A local act, Trogpite, was playing when I arrived. His depressed howling reminded me of a decaf Carey Mercer, or Suicide without rhythm. Trogpite might not have helped get the crowd amped-up, or even moving, but it was a nice change of pace from the EDM binge.

In between sets, I slipped outside to see what was happening. I listened in on a pep talk between two nondescript men in their 30s, one giving encouragement to the other’s dream of becoming a professional DJ. I was amused by the presumptuous absurdity of the conversation, until I realized the man giving the pep talk was none other than Kink, the Bulgarian DJ performing later that evening. I watched, perhaps uncouthly, as other festivalgoers stopped to talk with Kink, admiring his willingness to interact with fans with enthusiasm. I felt fortunate to take part in so intimate a festival as VIA, not just this year, but every year. The fans conversed with him about records he found at Jerry’s, a local rare-LP mecca. He said he planned on using those acquisitions during his set, lending an even more local feel to the occasion.

In the moment, you cannot unpack what it is you are taking in, but as with all festivals, deconstruction usually follows.

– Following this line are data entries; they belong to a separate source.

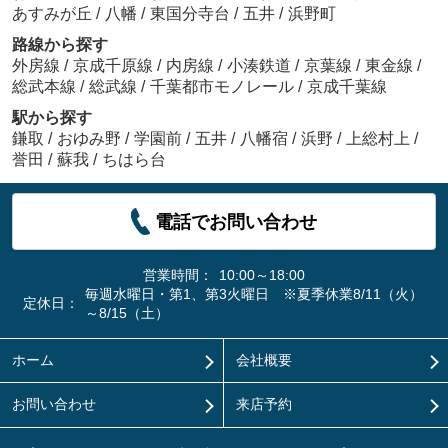
あすみが丘
/
八幡
/
東国分寺台
/
五井
/
浜野町
路線から探す
外房線
/
京成千原線
/
内房線
/
小湊鉄道
/
京葉線
/
東金線
/
総武本線
/
総武線
/
千葉都市モノレール
/
京成千葉線
駅から探す
鎌取
/
おゆみ野
/
学園前
/
五井
/
八幡宿
/
浜野
/
上総村上
/
誉田
/
蘇我
/
ちはら台
電話でお問い合わせ
営業時間：
10:00～18:00
毎週水曜日・第1、第3火曜日 ※夏季休業8/11（火）
定休日：
～8/15（土）
ホーム
会社概要
お問い合わせ
来店予約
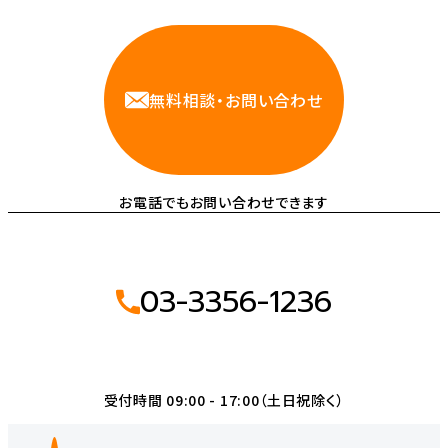
相談しやすいAWS・インフラ運用の専門家が
お悩みに対応します
無料相談・お問い合わせ
お電話でもお問い合わせできます
03-3356-1236
受付時間 09:00 - 17:00（土日祝除く）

I stopped being a creep and returned inside, where Adult. were setting up their gear. The long-running Detroit electroclash duo, both sporting leather jackets and asymmetrical haircuts, made a severe impression, at least visually. It had been years since the last time I listened to Adult., and I was relieved and dismayed to realize how little the group has changed since the electroclash boom of the early 00s. Nicola Kuperus was the more loquacious of the two, and her sweet, appreciative interplay with the audience betrayed the gloomy severity of their music. More than the music, I was amused by the spare nature of the visual accompaniment, a digital replication of three horizontal fluorescent lights. I couldn’t help but think the real thing would have been cheaper to procure. Adult.’s set went long, but the audience stuck with them, bobbing along, and cheering politely.

Adult.

Vessel were up next, and I slipped into the Brick Room for just enough time to catch another game of Joust. I started to unpack my feelings about the weekend, and the festival as a whole. Watching more groups of people chase each other around with those silly rods, I tried to articulate what it was that bothered me, exactly. The digital art, though frequently impressive, made me think about the unspoken undercurrents. Those screensaver splashes of blood during Lapalux’s performance, or that cascade of bullets falling behind Banjee Report, made me think of Carnegie Mellon University’s relationship to the festival, the amoral embrace of technology, and also the university’s involvement in weapons R&D and the significance of their DARPA funding. I wondered whether these glowing rods could somehow be weaponized. I wondered why, despite all of the interactivity of the festival, VIA only featured the same old ways to play games, shooting and running and tagging things.

I was probably reaching too far — still am, no doubt. But I still couldn’t help but think about our relationships with technology, how in many ways, a celebration of software is a celebration of the self, of matters wholly within our control. There’s nothing wrong with either, but I’d be more comfortable with art that engages the audience, not simply in a literal manner, but that provokes and challenges the audience’s preconceived notions. I didn’t find that at VIA. There was little in the way of irony apparent in the artwork, not wholly a bad thing in and of itself, but considering the growing influence of electronic movements that attempt to cement the gaps between art and commerce, music that addresses directly the homogenization and corporatization of the post-globalization world, the lack of commentary was disappointing.

Sitting in the Brick Room, tapping out notes on my phone, I decided to give up, watch the first half of Vessel’s set and call it a day. As much as I wanted to see hear what Kink dug out of the crates at Jerry’s, I wanted sleep more. And so I left, exhausted, but excited at the prospect of doing it all again next year.


Is it too much to desire a deep, conscious engagement within experimental culture? Is there anything wrong with simply having a blast, losing yourself in a crowd, in a trance, in a moment? To me, the greatest failure of VIA isn’t the lack of engagement, but the festival’s close proximity to such discourse, without ever broaching the subject directly. Discussions of privilege and dominant culture are difficult in any venue, let alone an electronic and avant-garde music festival.

VIA, each year, mentions the mutating state of the festival and organization. This year was radically different than previous years, and I can only hope that, as time passes, and the festival grows into new permutations, that they take more confrontational approach. Despite categorizing itself as a “Festival as Laboratory,” there isn’t much genuine experimentation taking place at VIA. The festival succeeds, wildly, as a reflection of the cutting edge of contemporary culture, but it nevertheless fails to capitalize on the opportunity to take an active role in pushing that edge ever further.